# Creatine: Effective when taken occasionally?



## rob170 (Apr 28, 2011)

Srry if this question was was already asked and answered, I didn't see anything about it.

I work out 2-3 times a week and the only time I take creatine is directly after a workout. I take Jack3d before workouts which has a small amount of creatine in it as well.

Is it worth my while to keep buying creatine if I'm only taking it 2-3 times a week?

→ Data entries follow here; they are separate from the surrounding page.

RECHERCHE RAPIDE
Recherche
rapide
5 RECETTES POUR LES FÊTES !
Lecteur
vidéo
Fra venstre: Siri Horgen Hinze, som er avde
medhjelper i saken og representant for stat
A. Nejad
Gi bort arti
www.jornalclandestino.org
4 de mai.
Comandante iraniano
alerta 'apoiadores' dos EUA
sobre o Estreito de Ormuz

I'm not a noob to this, I've already been thru the obsessive workout stage where I was taking 5-8 supps daily and now I have bigger things going on in life than constantly working out and taking supps.

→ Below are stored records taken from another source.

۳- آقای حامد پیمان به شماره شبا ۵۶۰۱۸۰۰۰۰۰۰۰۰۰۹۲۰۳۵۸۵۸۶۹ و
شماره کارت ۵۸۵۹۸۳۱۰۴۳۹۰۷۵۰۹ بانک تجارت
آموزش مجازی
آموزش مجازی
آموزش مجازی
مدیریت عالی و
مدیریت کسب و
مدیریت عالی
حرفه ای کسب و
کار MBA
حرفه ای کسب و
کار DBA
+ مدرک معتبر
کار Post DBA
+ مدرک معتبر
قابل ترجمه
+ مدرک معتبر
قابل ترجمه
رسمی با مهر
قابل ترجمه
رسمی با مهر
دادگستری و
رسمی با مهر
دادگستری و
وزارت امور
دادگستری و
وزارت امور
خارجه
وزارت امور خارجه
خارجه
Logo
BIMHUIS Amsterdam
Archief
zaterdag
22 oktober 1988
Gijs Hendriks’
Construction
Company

I guess my question boils down to this: is creatine one of those things that only really works if taken constantly or can I take it occasionally and supplement that with a diet rich in meat, etc. or am I wasting my money taking it at all if I'm not gonna take it daily.

Thx


----------



## Arnold (Apr 28, 2011)

I personally do not respond very well to Creatine, I never have, so honestly I do something similar I use a pre-work-out drink that is very similar to Jack3d only before my workouts.


----------



## |Z| (Apr 28, 2011)

rob170 said:


> Srry if this question was was already asked and answered, I didn't see anything about it.
> 
> I work out 2-3 times a week and the only time I take creatine is directly after a workout. I take Jack3d before workouts which has a small amount of creatine in it as well.
> 
> ...



I would say that in my experience 2-3 times a week is fine. Some will probably say take it every day, but I've had it be fine both ways. In fact, some supps like SizeOn say to only take on workout days. The amount of creatine in preworkouts is typically under 2-3grams from my experience and some of that is gonna get used up in your workout, too, so I'd only count the post workout creatine you are gonna take if you are aiming for a certain number of grams each serving.

Hope that helps!


|Z|

Orbit Nutrition Rep


----------



## RedWindsor (Apr 29, 2011)

didn't want to start a new thread, but good info here... i do mean to highjack just for 1 question... i take CEE pills... should i take the full dosage PreWO or split it 50/50 pre and post... i take in 6 grams a day.


----------



## dsc123 (Apr 29, 2011)

it doesnt matter too much on the timing off creatine, personally i chuck 5g prework out into my whey. and on days that i dont train just in with one of my shakes.


----------